• EXERCISE BRIEF: Where the records below show a line containing "right ear: (158, 87)", start copying; end with the line containing "left shoulder: (251, 88)", and copy it too.

• RECORDS SHOWN:
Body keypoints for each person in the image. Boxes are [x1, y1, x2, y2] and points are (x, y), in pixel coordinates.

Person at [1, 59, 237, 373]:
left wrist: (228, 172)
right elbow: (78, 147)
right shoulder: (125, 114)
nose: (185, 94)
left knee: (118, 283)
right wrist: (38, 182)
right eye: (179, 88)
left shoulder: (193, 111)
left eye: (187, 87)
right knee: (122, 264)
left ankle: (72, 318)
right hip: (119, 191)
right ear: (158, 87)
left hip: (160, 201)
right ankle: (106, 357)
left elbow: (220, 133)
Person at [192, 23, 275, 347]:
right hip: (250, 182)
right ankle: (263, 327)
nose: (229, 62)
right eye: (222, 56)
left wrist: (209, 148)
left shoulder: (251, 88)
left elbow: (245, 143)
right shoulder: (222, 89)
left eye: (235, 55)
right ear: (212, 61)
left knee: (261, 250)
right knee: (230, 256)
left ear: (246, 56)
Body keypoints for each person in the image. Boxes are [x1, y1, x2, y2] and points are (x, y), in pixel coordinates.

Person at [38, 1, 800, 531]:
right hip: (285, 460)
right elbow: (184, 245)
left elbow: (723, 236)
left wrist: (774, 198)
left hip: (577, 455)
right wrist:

• SOLUTION BELOW:
right ear: (158, 87)
left hip: (160, 201)
right ankle: (106, 357)
left elbow: (220, 133)
Person at [192, 23, 275, 347]:
right hip: (250, 182)
right ankle: (263, 327)
nose: (229, 62)
right eye: (222, 56)
left wrist: (209, 148)
left shoulder: (251, 88)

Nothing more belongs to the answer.